_Problem to work on_
Every line of the entries that holds the word "scroll" is to be copied.

(Excerpted data begins)

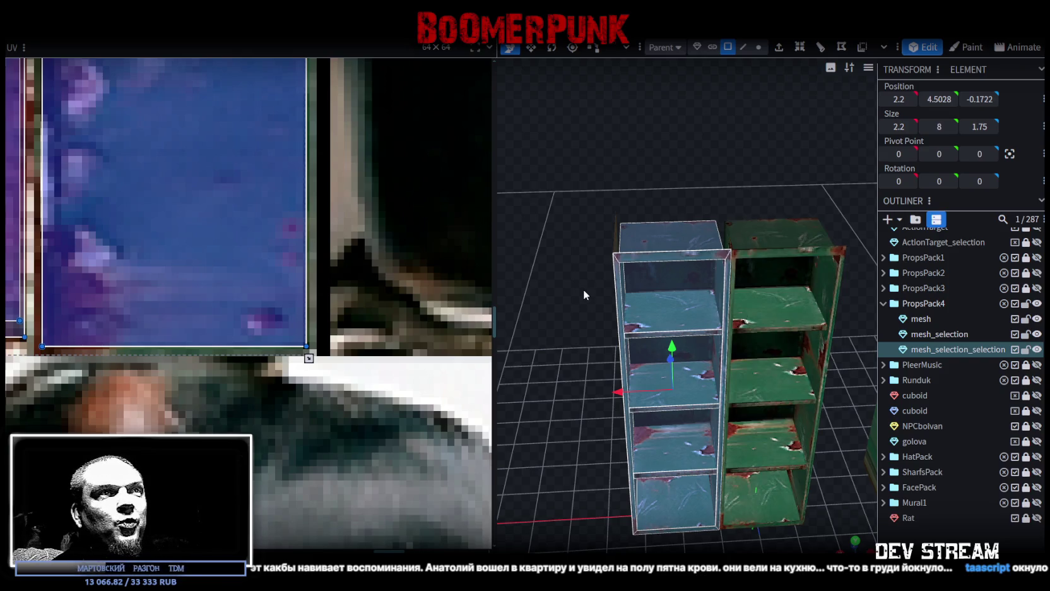
Step: Drag the shelf UVs toward the green locker texture, then undo the misplaced move
scroll(583, 289, "down", 2)
scroll(187, 236, "down", 3)
scroll(184, 232, "down", 2)
scroll(184, 231, "up", 2)
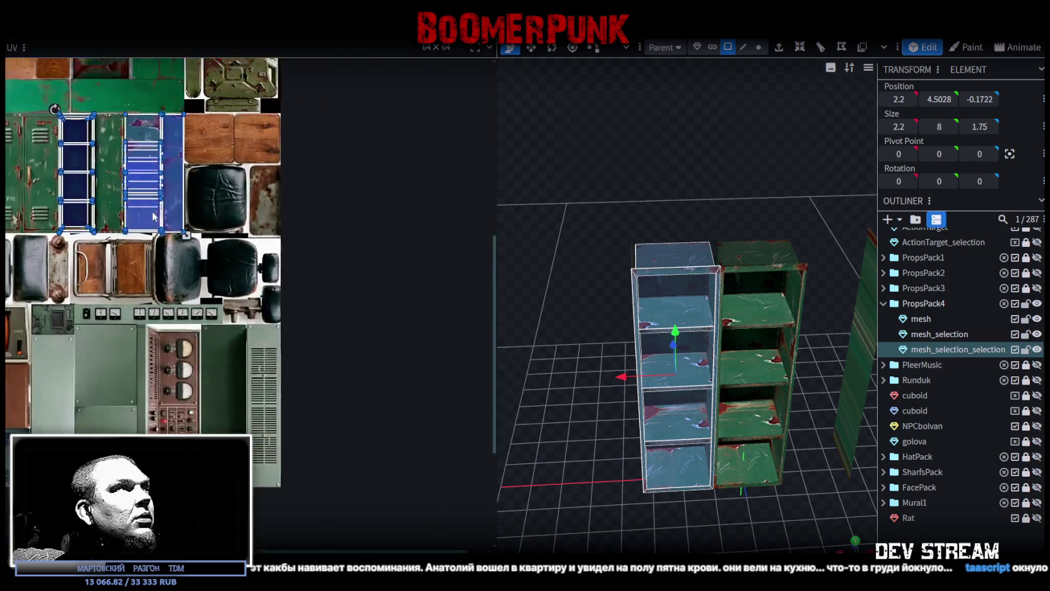
scroll(213, 232, "down", 2)
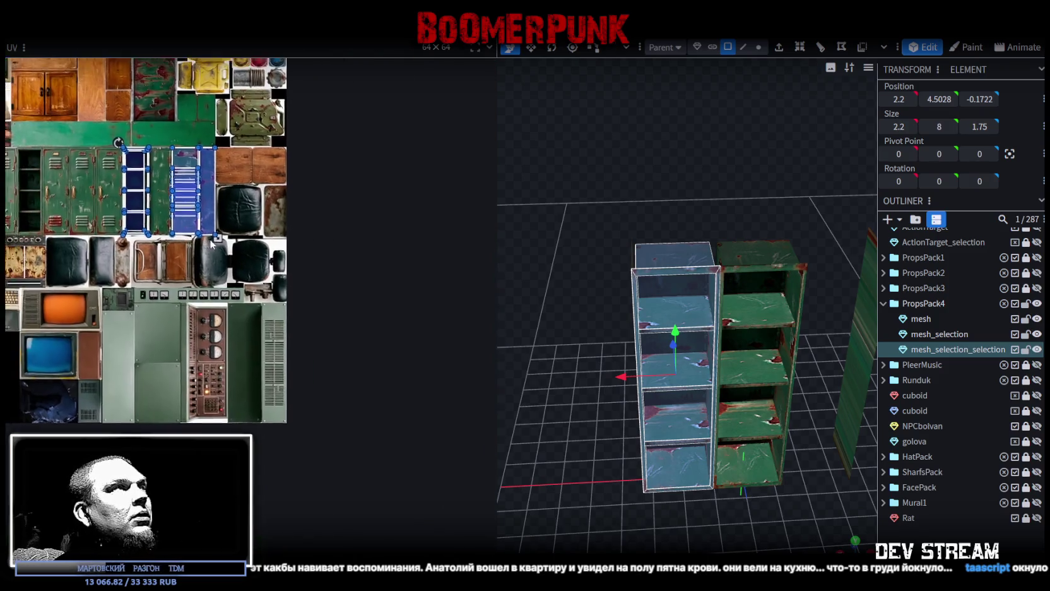
scroll(175, 206, "up", 2)
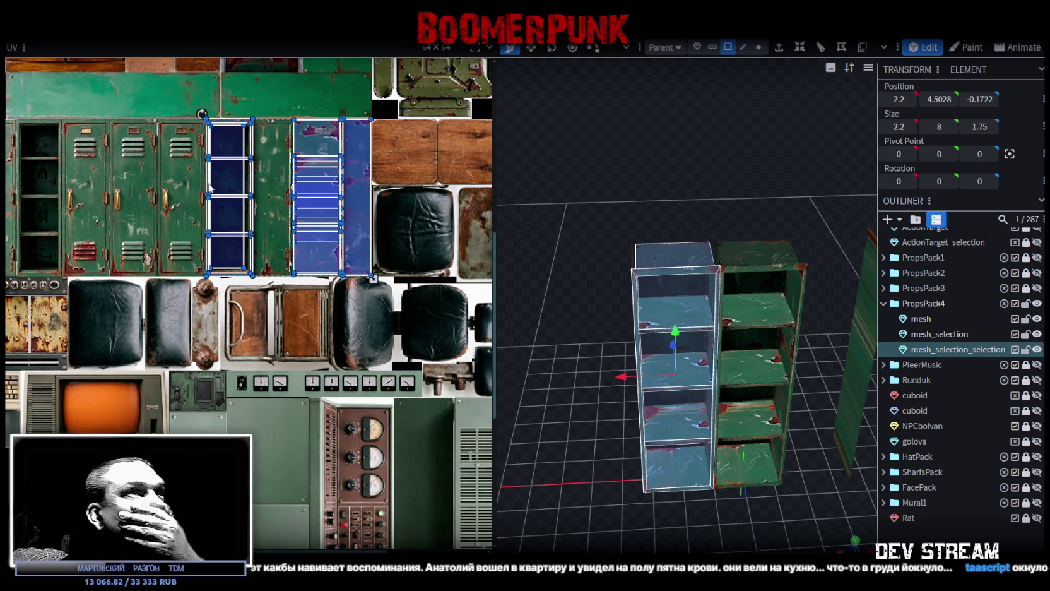
mouse_move(698, 207)
left_mouse_down()
mouse_move(644, 202)
mouse_move(653, 183)
mouse_move(636, 179)
left_mouse_up()
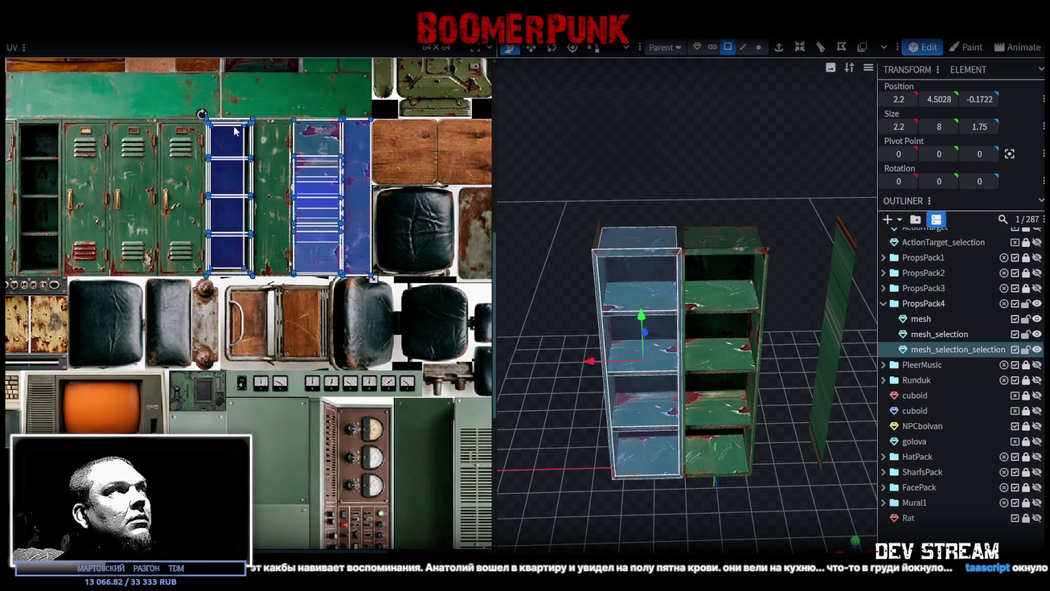
left_click_drag(236, 131, 147, 124)
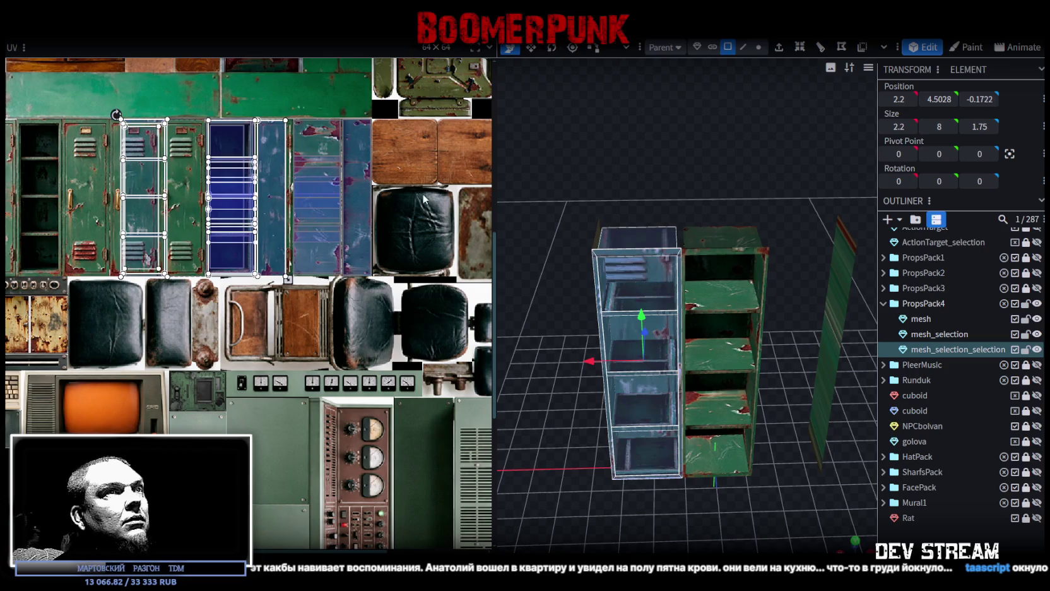
key("ctrl+z")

(Excerpted data ends)

_Reply_
scroll(583, 289, "down", 2)
scroll(187, 236, "down", 3)
scroll(184, 232, "down", 2)
scroll(184, 231, "up", 2)
scroll(213, 232, "down", 2)
scroll(175, 206, "up", 2)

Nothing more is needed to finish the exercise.